Ideally this would use VMOVD's, but only gets as far as VMOVS's at the moment.

Diff Detail

Event Timeline

dmgreen created this revision.Oct 28 2019, 6:06 AM
Herald added a project: Restricted Project. · View Herald TranscriptOct 28 2019, 6:06 AM
dmgreen updated this revision to Diff 226693.Oct 28 2019, 10:08 AM

Updated the cost model too.

samparker added inline comments.Oct 30 2019, 5:49 AM
llvm/lib/Target/ARM/ARMISelLowering.cpp
7659–7662

I think keeping some kind of assert is a good idea here.

llvm/lib/Target/ARM/ARMTargetTransformInfo.cpp
642

should we be considering v4i16 and v8i8 too?

dmgreen marked 2 inline comments as done.Oct 30 2019, 11:49 AM
dmgreen added inline comments.
llvm/lib/Target/ARM/ARMISelLowering.cpp
7659–7662

Yeah, OK. Probably best. I had this going with v4i32 too, which is where this was lost. But until double moves are selected better, that doesn't improve things.

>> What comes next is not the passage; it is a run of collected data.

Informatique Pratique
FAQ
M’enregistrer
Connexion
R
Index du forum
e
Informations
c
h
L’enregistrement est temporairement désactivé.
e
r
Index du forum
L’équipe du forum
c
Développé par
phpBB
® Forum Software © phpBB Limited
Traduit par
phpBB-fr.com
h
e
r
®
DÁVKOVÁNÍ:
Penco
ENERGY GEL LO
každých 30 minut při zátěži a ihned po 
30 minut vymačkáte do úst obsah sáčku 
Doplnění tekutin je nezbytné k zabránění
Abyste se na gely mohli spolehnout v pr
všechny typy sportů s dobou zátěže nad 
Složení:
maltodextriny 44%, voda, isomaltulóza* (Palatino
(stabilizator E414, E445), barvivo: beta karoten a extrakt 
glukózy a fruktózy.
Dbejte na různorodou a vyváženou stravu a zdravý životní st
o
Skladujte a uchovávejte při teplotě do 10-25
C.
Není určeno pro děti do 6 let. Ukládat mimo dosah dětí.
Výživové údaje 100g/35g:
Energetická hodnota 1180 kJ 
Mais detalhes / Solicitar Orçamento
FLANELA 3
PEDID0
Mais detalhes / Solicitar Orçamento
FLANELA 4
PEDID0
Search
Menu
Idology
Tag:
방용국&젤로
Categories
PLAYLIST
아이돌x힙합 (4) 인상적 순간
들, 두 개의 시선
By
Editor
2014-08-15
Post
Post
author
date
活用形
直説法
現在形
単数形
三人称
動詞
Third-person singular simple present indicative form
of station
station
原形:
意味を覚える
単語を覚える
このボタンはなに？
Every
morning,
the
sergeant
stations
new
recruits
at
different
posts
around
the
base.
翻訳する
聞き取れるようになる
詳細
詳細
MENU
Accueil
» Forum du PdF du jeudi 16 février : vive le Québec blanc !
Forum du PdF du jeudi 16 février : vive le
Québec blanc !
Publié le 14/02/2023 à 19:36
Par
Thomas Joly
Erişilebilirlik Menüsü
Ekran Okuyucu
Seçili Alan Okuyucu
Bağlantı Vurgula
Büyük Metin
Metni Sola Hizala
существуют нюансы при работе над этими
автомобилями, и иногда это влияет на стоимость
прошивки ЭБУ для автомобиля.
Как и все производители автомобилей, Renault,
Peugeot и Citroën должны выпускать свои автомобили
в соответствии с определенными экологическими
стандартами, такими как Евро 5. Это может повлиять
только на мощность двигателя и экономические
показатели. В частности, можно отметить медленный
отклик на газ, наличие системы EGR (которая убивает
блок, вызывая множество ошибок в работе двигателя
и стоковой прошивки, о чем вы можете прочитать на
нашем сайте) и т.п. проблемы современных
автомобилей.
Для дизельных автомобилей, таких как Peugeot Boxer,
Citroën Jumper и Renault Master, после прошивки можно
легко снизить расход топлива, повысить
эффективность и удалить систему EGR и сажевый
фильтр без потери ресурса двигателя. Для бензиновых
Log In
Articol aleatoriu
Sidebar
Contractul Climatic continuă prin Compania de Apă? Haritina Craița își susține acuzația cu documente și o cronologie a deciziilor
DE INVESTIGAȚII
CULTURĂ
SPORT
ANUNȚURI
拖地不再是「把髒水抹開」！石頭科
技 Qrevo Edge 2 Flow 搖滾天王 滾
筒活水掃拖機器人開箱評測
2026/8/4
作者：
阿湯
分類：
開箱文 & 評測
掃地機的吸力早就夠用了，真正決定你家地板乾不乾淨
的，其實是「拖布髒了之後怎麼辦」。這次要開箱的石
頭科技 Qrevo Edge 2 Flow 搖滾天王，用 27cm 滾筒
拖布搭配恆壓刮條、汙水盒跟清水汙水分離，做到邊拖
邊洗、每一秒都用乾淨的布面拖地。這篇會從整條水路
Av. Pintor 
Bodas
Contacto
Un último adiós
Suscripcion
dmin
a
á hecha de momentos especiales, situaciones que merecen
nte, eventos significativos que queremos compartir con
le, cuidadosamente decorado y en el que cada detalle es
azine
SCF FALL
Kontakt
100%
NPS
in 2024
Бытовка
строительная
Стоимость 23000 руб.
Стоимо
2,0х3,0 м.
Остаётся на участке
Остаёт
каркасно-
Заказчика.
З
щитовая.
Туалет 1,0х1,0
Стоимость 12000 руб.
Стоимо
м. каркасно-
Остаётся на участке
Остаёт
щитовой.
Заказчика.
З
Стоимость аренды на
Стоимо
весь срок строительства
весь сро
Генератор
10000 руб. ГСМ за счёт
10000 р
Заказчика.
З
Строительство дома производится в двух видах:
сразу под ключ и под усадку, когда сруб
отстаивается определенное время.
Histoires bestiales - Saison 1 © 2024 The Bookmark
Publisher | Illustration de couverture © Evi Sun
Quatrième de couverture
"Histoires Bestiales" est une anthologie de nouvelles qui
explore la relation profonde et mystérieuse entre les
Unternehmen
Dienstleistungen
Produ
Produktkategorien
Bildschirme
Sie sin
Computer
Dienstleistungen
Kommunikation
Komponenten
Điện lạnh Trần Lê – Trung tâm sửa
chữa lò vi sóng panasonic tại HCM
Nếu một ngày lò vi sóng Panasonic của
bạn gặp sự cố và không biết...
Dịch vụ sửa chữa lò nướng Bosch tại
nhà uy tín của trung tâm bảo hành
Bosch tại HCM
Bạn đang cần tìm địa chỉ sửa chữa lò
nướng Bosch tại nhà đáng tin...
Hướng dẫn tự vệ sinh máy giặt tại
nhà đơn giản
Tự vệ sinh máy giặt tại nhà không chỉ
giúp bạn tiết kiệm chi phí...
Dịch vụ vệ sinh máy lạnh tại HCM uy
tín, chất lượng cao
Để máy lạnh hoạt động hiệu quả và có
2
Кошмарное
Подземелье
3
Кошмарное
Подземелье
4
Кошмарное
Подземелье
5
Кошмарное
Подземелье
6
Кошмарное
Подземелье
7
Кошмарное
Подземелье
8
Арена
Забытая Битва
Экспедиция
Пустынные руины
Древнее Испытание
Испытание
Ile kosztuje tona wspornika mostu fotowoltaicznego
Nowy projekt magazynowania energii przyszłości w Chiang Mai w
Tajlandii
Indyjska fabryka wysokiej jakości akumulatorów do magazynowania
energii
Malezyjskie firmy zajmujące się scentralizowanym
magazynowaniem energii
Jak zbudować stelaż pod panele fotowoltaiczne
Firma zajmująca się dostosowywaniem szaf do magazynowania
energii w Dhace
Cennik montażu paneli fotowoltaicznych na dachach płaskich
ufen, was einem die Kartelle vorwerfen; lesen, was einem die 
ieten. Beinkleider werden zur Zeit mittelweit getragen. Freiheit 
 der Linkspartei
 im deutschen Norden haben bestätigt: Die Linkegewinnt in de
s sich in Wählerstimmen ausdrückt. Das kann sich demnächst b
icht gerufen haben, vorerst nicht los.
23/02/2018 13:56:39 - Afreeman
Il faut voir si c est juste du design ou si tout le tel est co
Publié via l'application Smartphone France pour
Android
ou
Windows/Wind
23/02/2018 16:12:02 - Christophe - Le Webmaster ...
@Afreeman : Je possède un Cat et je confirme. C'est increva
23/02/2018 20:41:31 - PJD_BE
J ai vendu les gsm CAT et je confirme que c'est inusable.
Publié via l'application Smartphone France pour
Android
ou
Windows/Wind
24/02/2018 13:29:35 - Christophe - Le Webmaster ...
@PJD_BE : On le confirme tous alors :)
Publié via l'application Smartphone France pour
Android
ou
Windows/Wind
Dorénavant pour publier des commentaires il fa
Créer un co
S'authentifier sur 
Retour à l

llvm/lib/Target/ARM/ARMTargetTransformInfo.cpp
642

Those 2 will be type legalised to a v4i32 and v8i16, and the final cost will use the legal type (multiplied by the type legalisation cost, which looks like it will be 1 from the tests).

Because we don't use vmovd's yet, I guess the cost of a v4i32 should be 4, not 5. I'll update that, but they will hopefully drop down to 3 in the future, like the rest.

dmgreen updated this revision to Diff 227153.Oct 30 2019, 12:21 PM
samparker accepted this revision.Nov 13 2019, 3:01 AM

Ok, LGTM

This revision is now accepted and ready to land.Nov 13 2019, 3:01 AM
This revision was automatically updated to reflect the committed changes.